En abril, publiqué un ensayo en Madison Magazine sobre un encuentro en el que le pregunté a mi cita, que tenía mi edad, 62 años, cómo le iba con las citas por internet. Me dijo a la cara, con una sonrisa abierta, que para alguien con tanto éxito y tan en forma (como al parecer se veía a sí mismo), le sorprendía no estar saliendo con mujeres más jóvenes.
Sin decir una palabra, me levanté, le sonreí y me fui. Más tarde, por supuesto, me di cuenta de que había muchas cosas que me hubiera gustado decir. Lo que más me apetecía era señalarlo con el dedo y tacharlo de prejuicioso despiadado. Lo cual al final hice escribiendo ese ensayo.

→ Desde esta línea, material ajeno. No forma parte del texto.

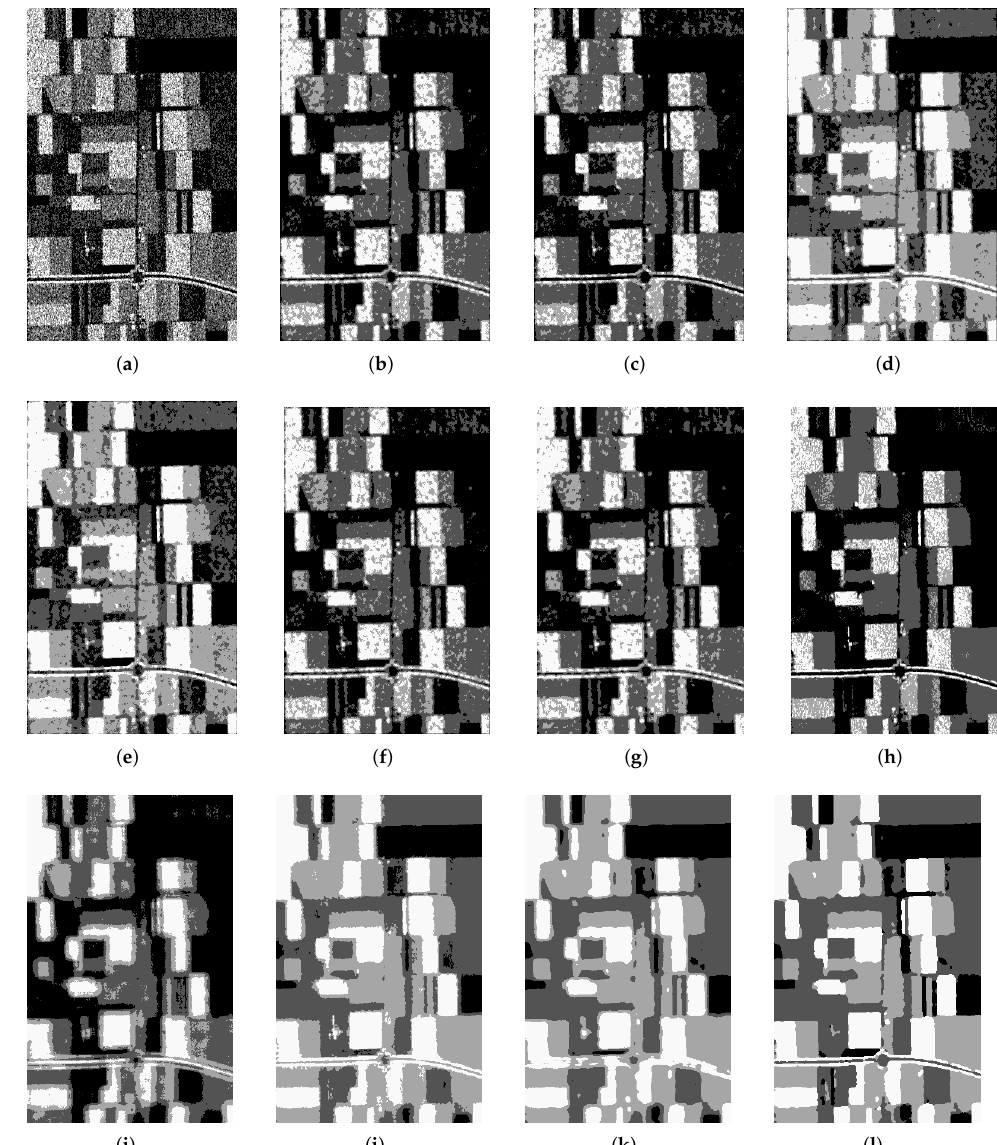
Figure 12. The segmentation result of each algorithm on the real SAR image. ( a ) FCM. ( b ) FCM_S1. ( c ) FCM_S2. ( d ) KFCM_S1. ( e ) KFCM_S2. ( f ) EnFCM. ( g ) FGFCM. ( h ) FCM_NLS. ( i ) NS_FCM. ( j ) RFCM_BNL. ( k ) LBNL_FCM. ( l )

Después de publicarlo, me enteré de que la gente en las redes sociales tenía sentimientos encontrados sobre el amor y las citas a partir de cierta edad. Fue emocionante sentir que había descubierto algo, un momento de la cultura, pero también fue decepcionante ver cuántas de las reacciones eran de gente preocupada porque yo no había encontrado a mi persona. Había un tono de ojos tristes y cabeza inclinada hacia un lado que decía: “¡No pierdas la esperanza!”, como si estuviera luchando contra una enfermedad llamada soltería en lugar de contra un desdén cultural por las mujeres de más de 40 años.
Un lector sugirió que mi “selector” estaba estropeado y me recordó que no puedo tenerlo todo en una sola persona. Otro me dijo que encontraría a mi pareja en cuanto dejara de buscar.
“Tu alma gemela está ahí fuera”, escribió una mujer. “Simplemente lo sé”.
¿No se daban cuenta de que me quejaba de la discriminación sexista por motivos de edad, no porque no tuviera pareja?
Mientras mi teléfono sonaba fuerte y a menudo con mensajes de amigos y desconocidos mientras yo intentaba seguir el ritmo de los comentarios y las interacciones, mi viejo amigo Jim, carpintero, estaba en mi casa construyendo un armario destinado a una generación de personas que solo tenían dos camisas. De vez en cuando, me llamaba y yo subía corriendo para ayudarlo a equilibrar una estantería mientras él la aseguraba en su sitio.